On other films, one of the most challenging tasks that falls to this music editor is to convey why a cut in a selection from a score or from a song might work visually or story-wise — but doesn’t work musically. “Sometimes you’re working with directors or picture editors who are not necessarily the most musical people,” she says. “If you’re going unnaturally from one section to another, they’re not cognizant of that as a musical problem.” She sees it as her duty to respect the intentions of the composer or songwriter as much as possible, while also serving the needs of the film.
It is a good metaphor for Monnar’s journey to music editing — she has come to love working in film, but will never betray her original passion. “I am not interested in doing anything that doesn’t have anything to do with music,” she states. “I never would have gone into sound. I never would have gone into being a re-recording mixer, which actually would’ve been the most natural path. That’s a path that many, many people have taken. If I’m not working in music in some way, I should just go be an investment banker,” she adds. “I should just go do something that I somehow get some stimulation from, but just makes as much money as possible. I have to be working with music, or I just don’t want to do anything.”

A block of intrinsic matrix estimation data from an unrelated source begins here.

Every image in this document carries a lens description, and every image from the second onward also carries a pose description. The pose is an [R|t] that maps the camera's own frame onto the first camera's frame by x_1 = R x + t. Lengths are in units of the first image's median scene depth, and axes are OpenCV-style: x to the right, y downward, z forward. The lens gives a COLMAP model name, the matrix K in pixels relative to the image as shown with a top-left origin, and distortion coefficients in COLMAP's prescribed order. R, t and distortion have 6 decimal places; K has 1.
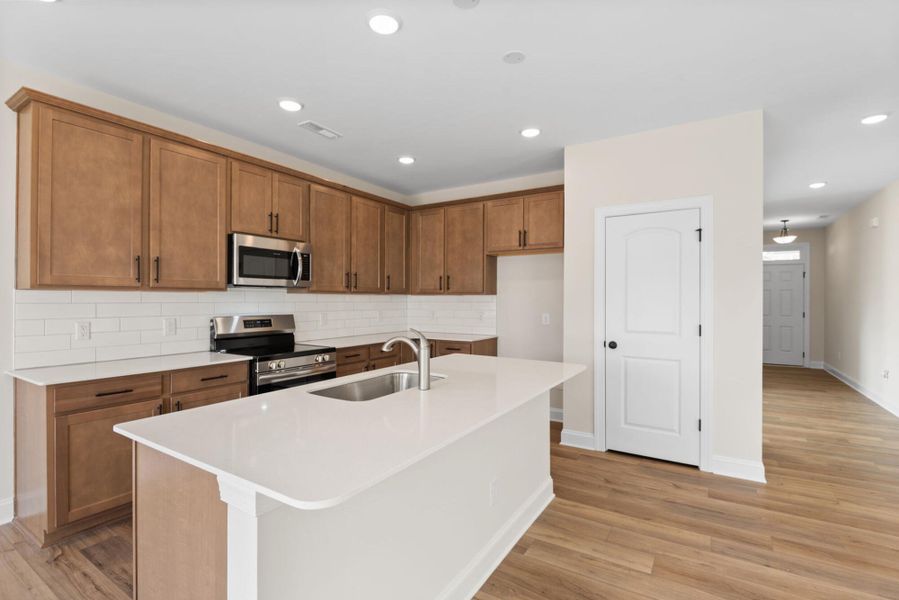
lens RADIAL K [[424.0, 0, 453.9], [0, 424.0, 301.7], [0, 0, 1]] dist [-0.013958, -0.002556]
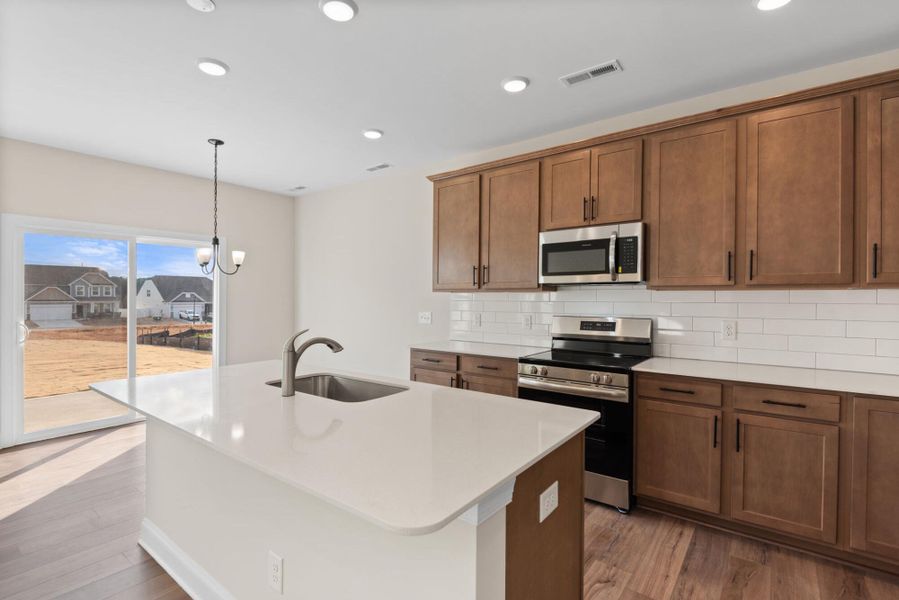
lens RADIAL K [[448.8, 0, 447.8], [0, 448.8, 295.7], [0, 0, 1]] dist [0.009346, 0.000398]
pose [[-0.143755, -0.008266, -0.989579, 0.500152], [-0.008134, 0.999941, -0.007171, -0.002542], [0.989580, 0.007018, -0.143814, 0.832925]]
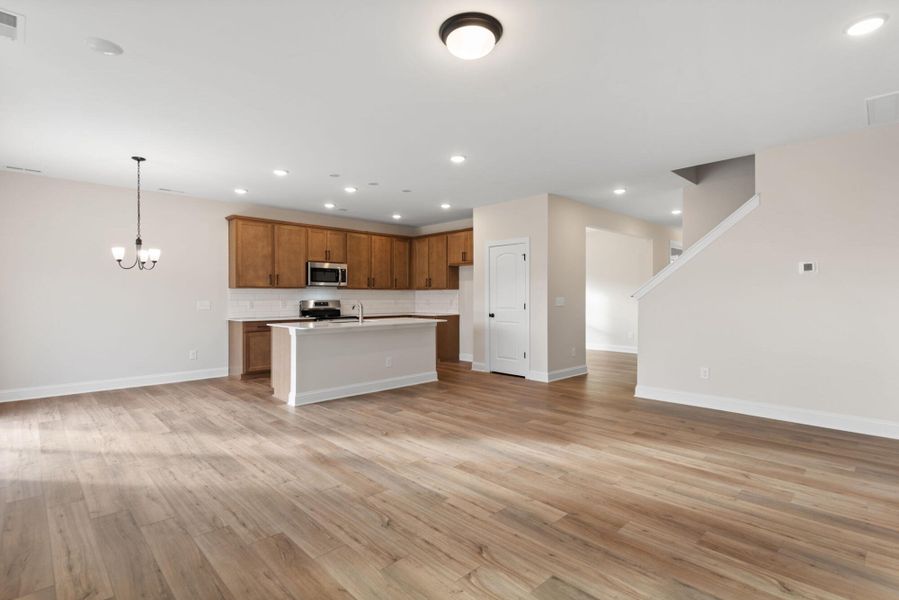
lens RADIAL K [[448.8, 0, 449.5], [0, 448.8, 299.4], [0, 0, 1]] dist [0.009346, 0.000398]
pose [[0.969336, -0.005324, -0.245680, 0.676613], [0.005163, 0.999986, -0.001300, 0.034313], [0.245683, -0.000008, 0.969350, -0.962195]]
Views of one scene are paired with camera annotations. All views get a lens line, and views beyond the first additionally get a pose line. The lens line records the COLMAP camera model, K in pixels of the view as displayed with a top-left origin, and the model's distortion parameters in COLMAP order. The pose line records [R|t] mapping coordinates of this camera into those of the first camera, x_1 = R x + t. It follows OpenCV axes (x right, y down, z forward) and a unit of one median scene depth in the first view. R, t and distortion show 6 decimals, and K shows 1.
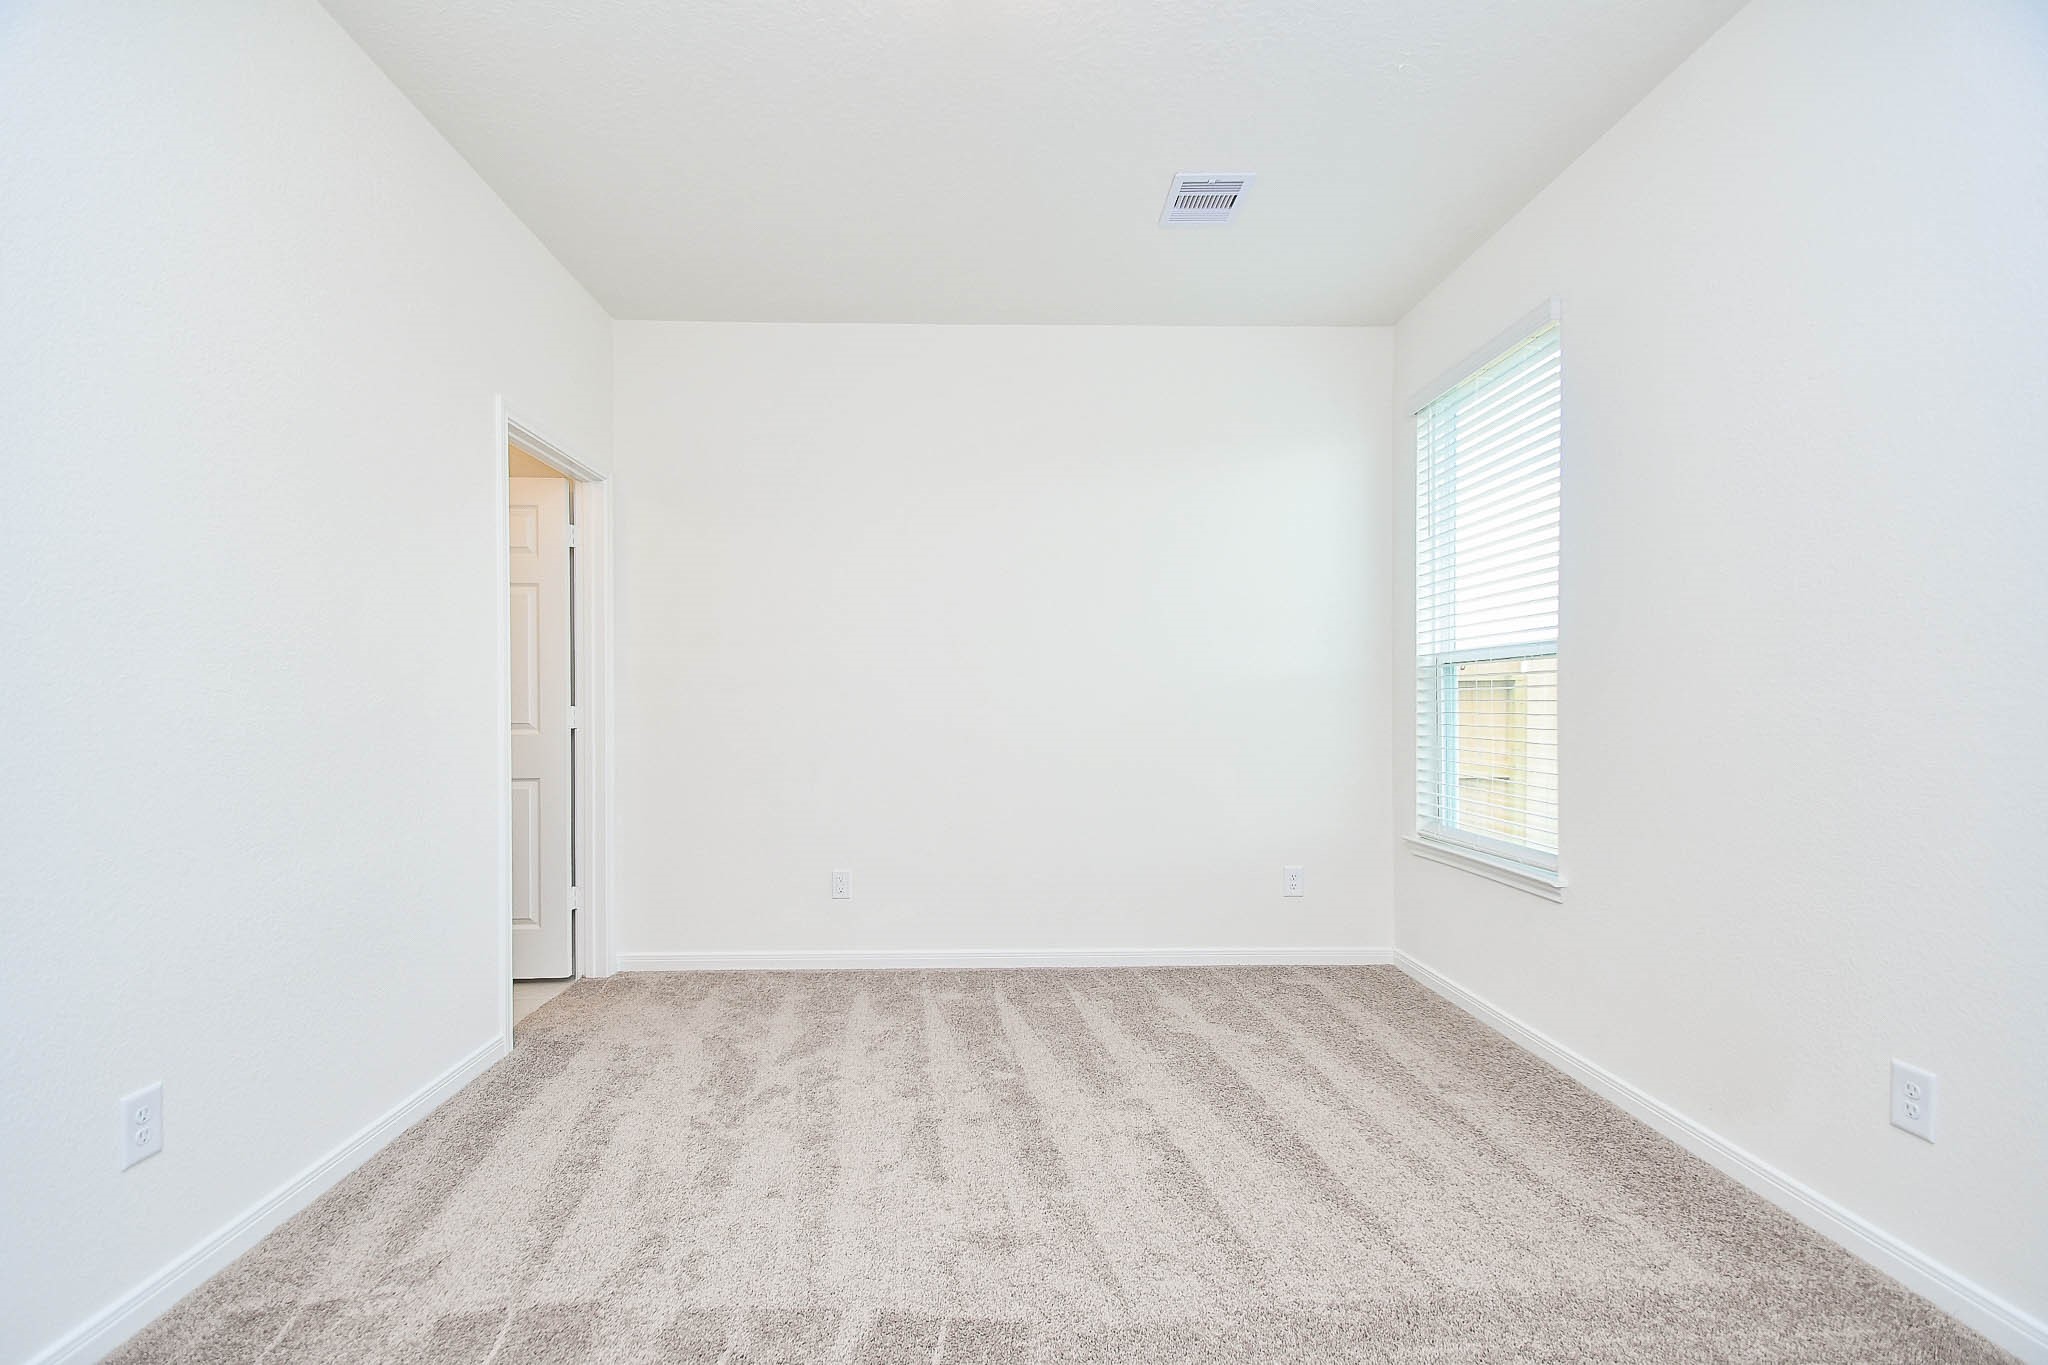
lens RADIAL K [[918.2, 0, 1015.4], [0, 918.2, 682.2], [0, 0, 1]] dist [0.014161, -0.016530]
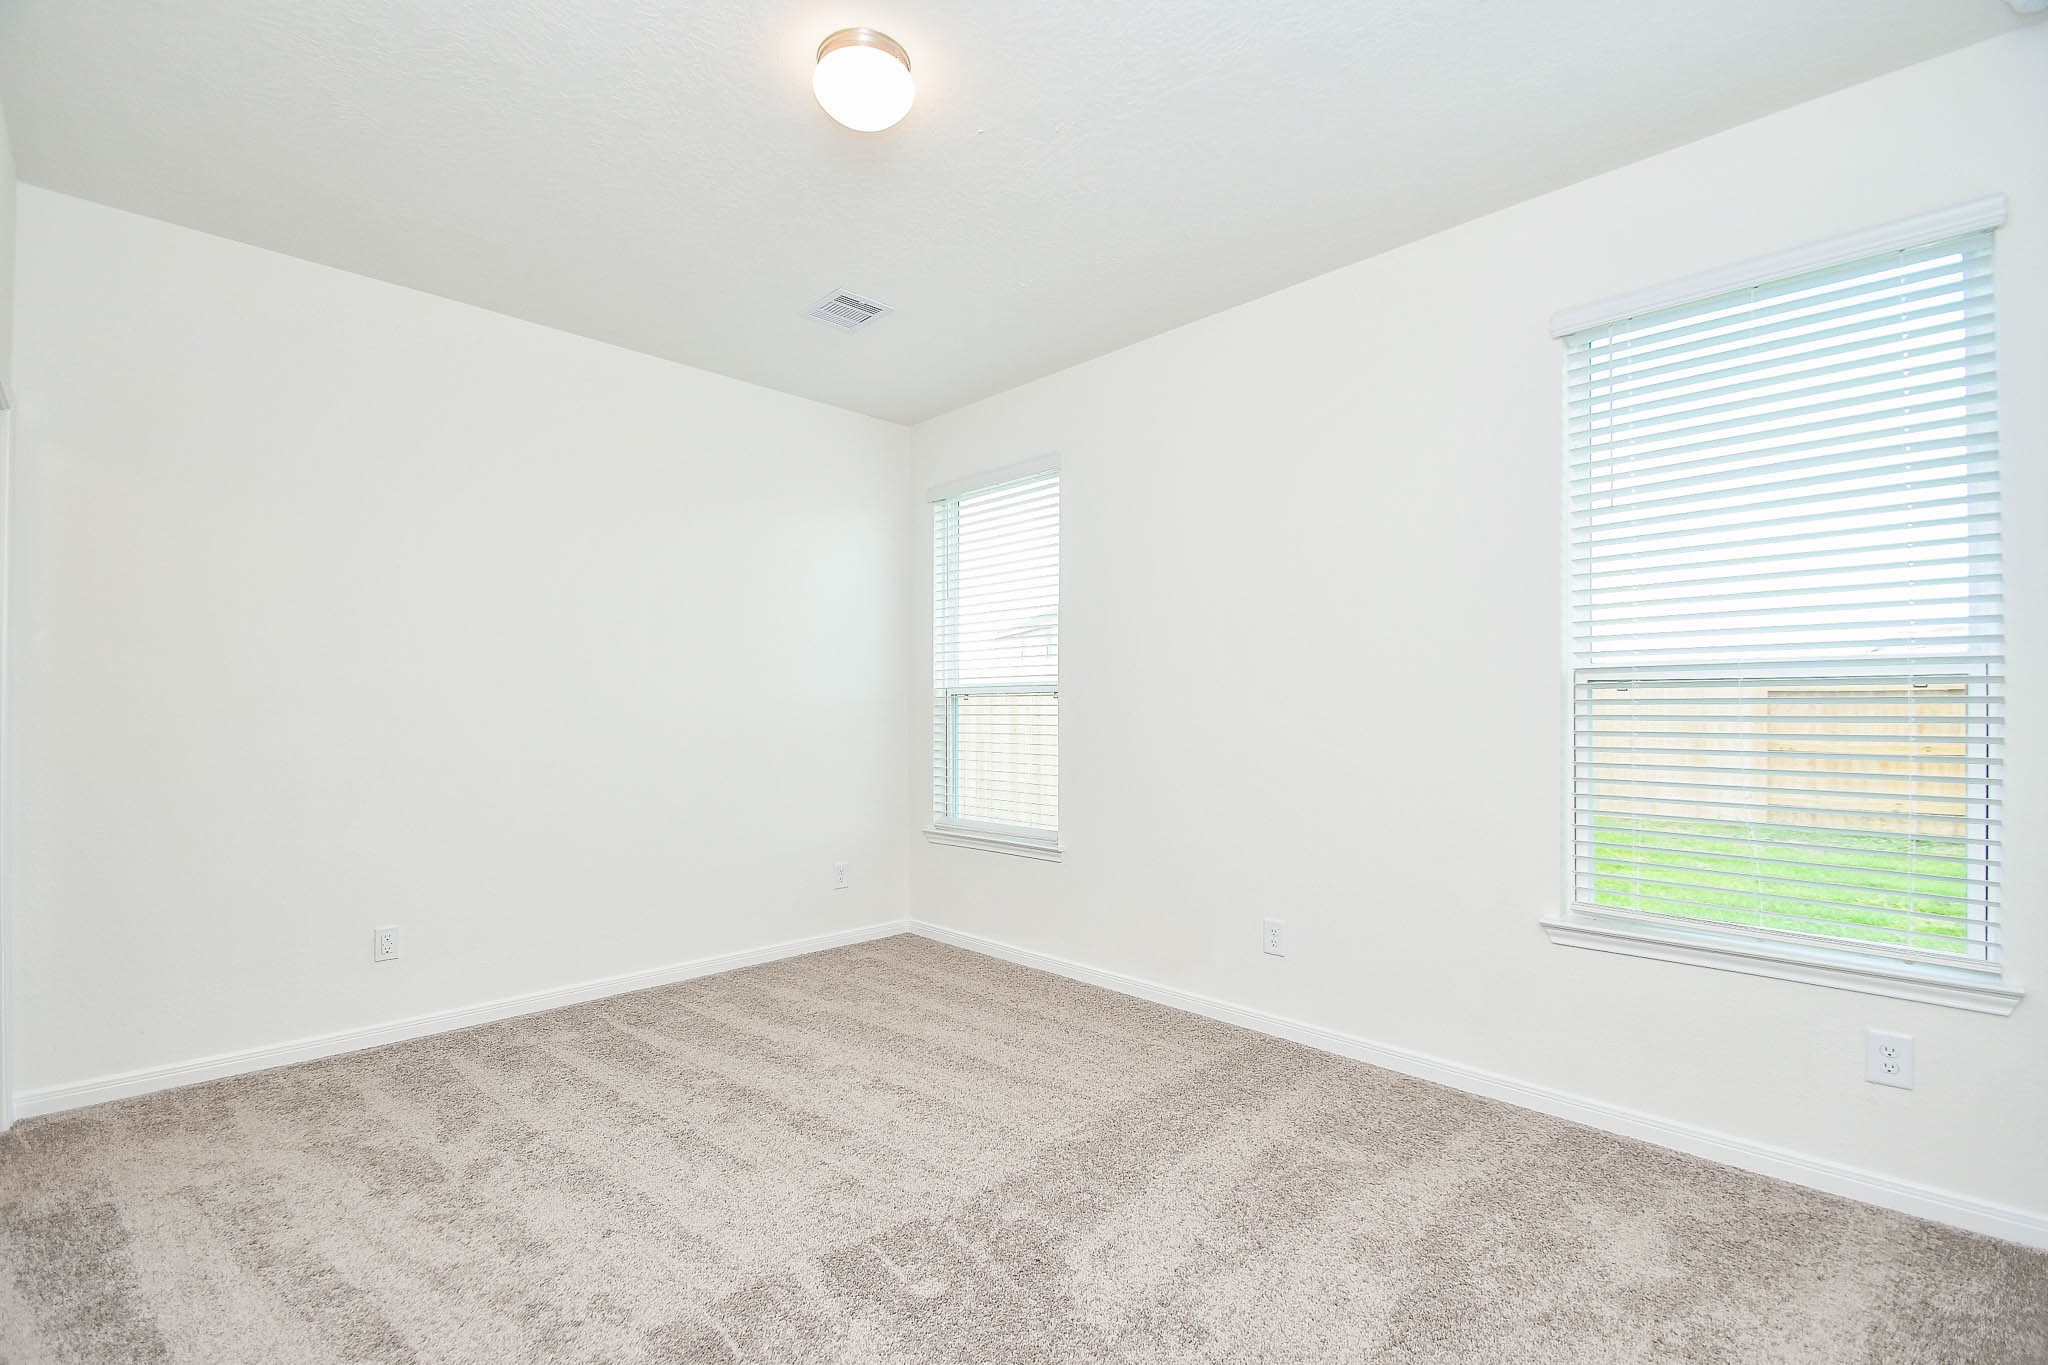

Monnar stops to remember one of the highlights of her life as a recording engineer. “I was 23 or 24, and I was doing a session with the Rolling Stones, Don Was and Bob Clearmountain, and it doesn’t get any better than that,” she says, equating the experience with Inside Llewyn Davis. “It is the same with this film. It’s the Coen brothers, it’s T-Bone Burnett, it’s amazing music, it’s Oscar Isaac — who not enough people know, but they’re going to know him after this film.”
Summing up her work on the film, Monnar concludes, “It’s just a tornado of talent that you get to be a teeny-weeny, tiny little part of.”